TASK:
Word for word, restate every line of the listing that follows.

+++ RECORDS SUPPLIED

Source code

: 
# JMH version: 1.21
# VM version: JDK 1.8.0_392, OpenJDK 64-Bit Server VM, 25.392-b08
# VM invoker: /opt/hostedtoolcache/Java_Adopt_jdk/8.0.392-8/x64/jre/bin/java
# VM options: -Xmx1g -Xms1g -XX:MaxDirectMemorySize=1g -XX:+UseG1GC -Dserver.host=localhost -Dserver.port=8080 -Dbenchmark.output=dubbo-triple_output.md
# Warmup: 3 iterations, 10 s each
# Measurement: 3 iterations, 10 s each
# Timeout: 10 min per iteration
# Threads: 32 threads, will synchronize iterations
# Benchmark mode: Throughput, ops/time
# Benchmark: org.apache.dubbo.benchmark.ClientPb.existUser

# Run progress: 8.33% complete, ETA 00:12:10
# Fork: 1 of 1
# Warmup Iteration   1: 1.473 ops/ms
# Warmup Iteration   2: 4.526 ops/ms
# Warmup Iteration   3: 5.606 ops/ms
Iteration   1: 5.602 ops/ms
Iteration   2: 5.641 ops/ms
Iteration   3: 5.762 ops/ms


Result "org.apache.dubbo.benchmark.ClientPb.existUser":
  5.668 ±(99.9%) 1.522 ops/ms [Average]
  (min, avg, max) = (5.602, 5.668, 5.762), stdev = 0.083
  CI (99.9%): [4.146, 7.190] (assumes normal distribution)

++++++

COMPLETED EXERCISE:
Source code

: 
# JMH version: 1.21
# VM version: JDK 1.8.0_392, OpenJDK 64-Bit Server VM, 25.392-b08
# VM invoker: /opt/hostedtoolcache/Java_Adopt_jdk/8.0.392-8/x64/jre/bin/java
# VM options: -Xmx1g -Xms1g -XX:MaxDirectMemorySize=1g -XX:+UseG1GC -Dserver.host=localhost -Dserver.port=8080 -Dbenchmark.output=dubbo-triple_output.md
# Warmup: 3 iterations, 10 s each
# Measurement: 3 iterations, 10 s each
# Timeout: 10 min per iteration
# Threads: 32 threads, will synchronize iterations
# Benchmark mode: Throughput, ops/time
# Benchmark: org.apache.dubbo.benchmark.ClientPb.existUser

# Run progress: 8.33% complete, ETA 00:12:10
# Fork: 1 of 1
# Warmup Iteration   1: 1.473 ops/ms
# Warmup Iteration   2: 4.526 ops/ms
# Warmup Iteration   3: 5.606 ops/ms
Iteration   1: 5.602 ops/ms
Iteration   2: 5.641 ops/ms
Iteration   3: 5.762 ops/ms


Result "org.apache.dubbo.benchmark.ClientPb.existUser":
  5.668 ±(99.9%) 1.522 ops/ms [Average]
  (min, avg, max) = (5.602, 5.668, 5.762), stdev = 0.083
  CI (99.9%): [4.146, 7.190] (assumes normal distribution)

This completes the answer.